If you were sitting on a trading desk like Noble Americas Energy Solutions, expecting power prices to follow record loads last summer, you would have been be sorely disappointed.
In August, Peak power prices for ERCOT, during the record demand, averaged near mid-$40s/MWh, hardly a level one might expect when compared with events in the past as prices were seen moving up and sometimes in the $400s/MWH territory for real-time markets.
THE ENDANGERED BUSINESS MODEL OF NOBLE AMERICAS ENERGY SOLUTIONS:
In most cases, when a market is short on supply, this situation presents an opportunity for someone like NAES to step up to fill in a gap.
-Short-term contracts that typically involves scheduling in the day ahead market and selling when the prices are moving up.
-With respect to volatility, these contracts do not generate profit at a low variance.

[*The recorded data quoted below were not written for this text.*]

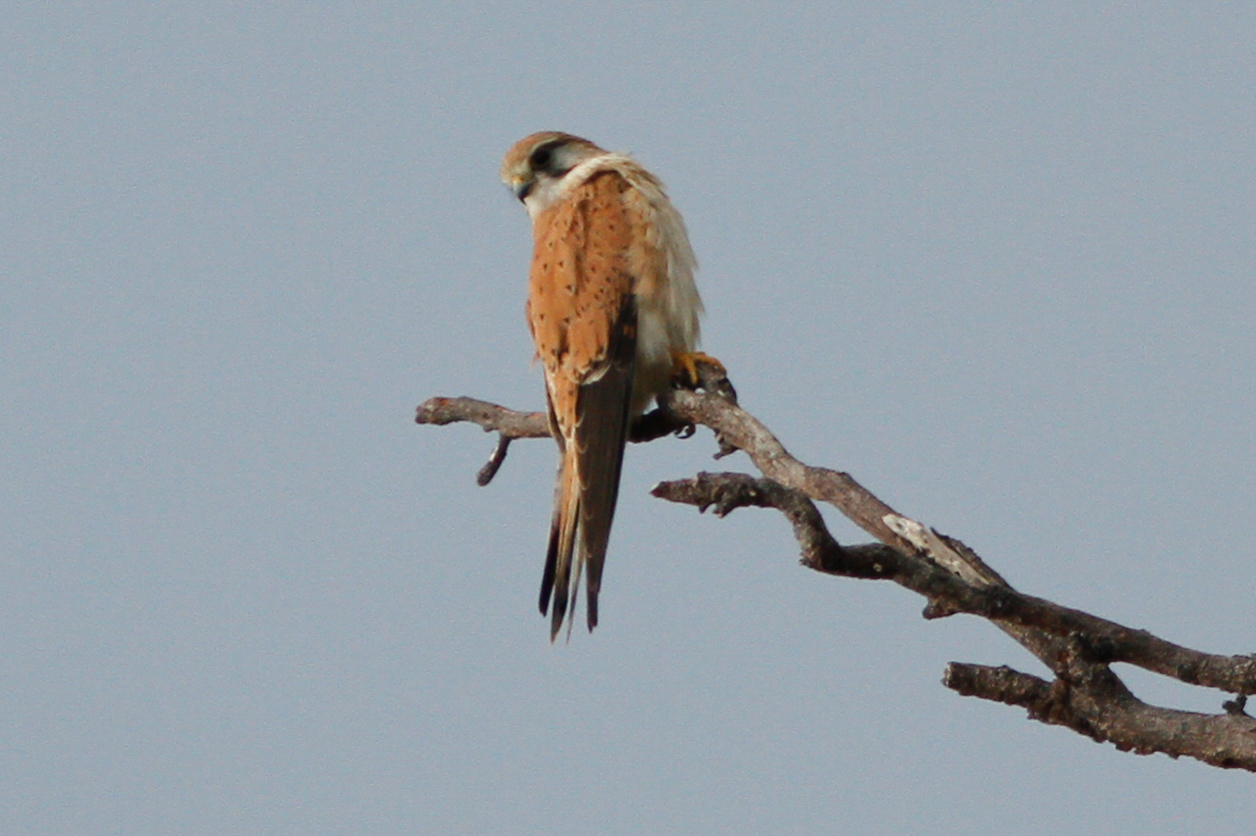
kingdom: Animalia
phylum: Chordata
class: Aves
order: Falconiformes
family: Falconidae
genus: Falco
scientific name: Falco cenchroides
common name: Nankeen kestrel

-NAES are also securing the shorts under long-term contracts, selling power to counter-parties assuming that higher electricity prices will materialize over seasons, years.
In a presentation, Noble valued these contracts at a book-value of more than $1.45 billion.
It is not a coincidence if the Singapore-listed trader, who is at the center of a profit accounting dispute, has hired Morgan Stanley for the disposal of Noble Americas Energy Solutions.
Why aren’t they de-listed ?
To facilitate the disposals is the 1ST REASON.
The current market situation in the U.S power is not a compelling business future case for Noble Americas Energy Solutions, (path dependent for the group own survival).
This should cause a little concern among those who are trying to determine the intrinsic value of NAES currently on the sale block.
They have lost more than $3B in FCF over the last 24 months.
During Q2, the cash-flows from the operations didn’t even covered the cash interests expenses of their debt service.
Given that the trader is not generating cash and cannot expand its borrowing base, we can only assume that they are told that they have to sell Noble Americas Energy Solutions to repay the debtload.
This is at 20-50% below the advertised book value to hit a bidder => and the house will consequently have to raise a significant shortfall in equity to repay the loans its lenders $3 billion, hence outlining the second and last REASON explaining why the Noble Group counter has remained listed on the Singapore Exchange at the present time.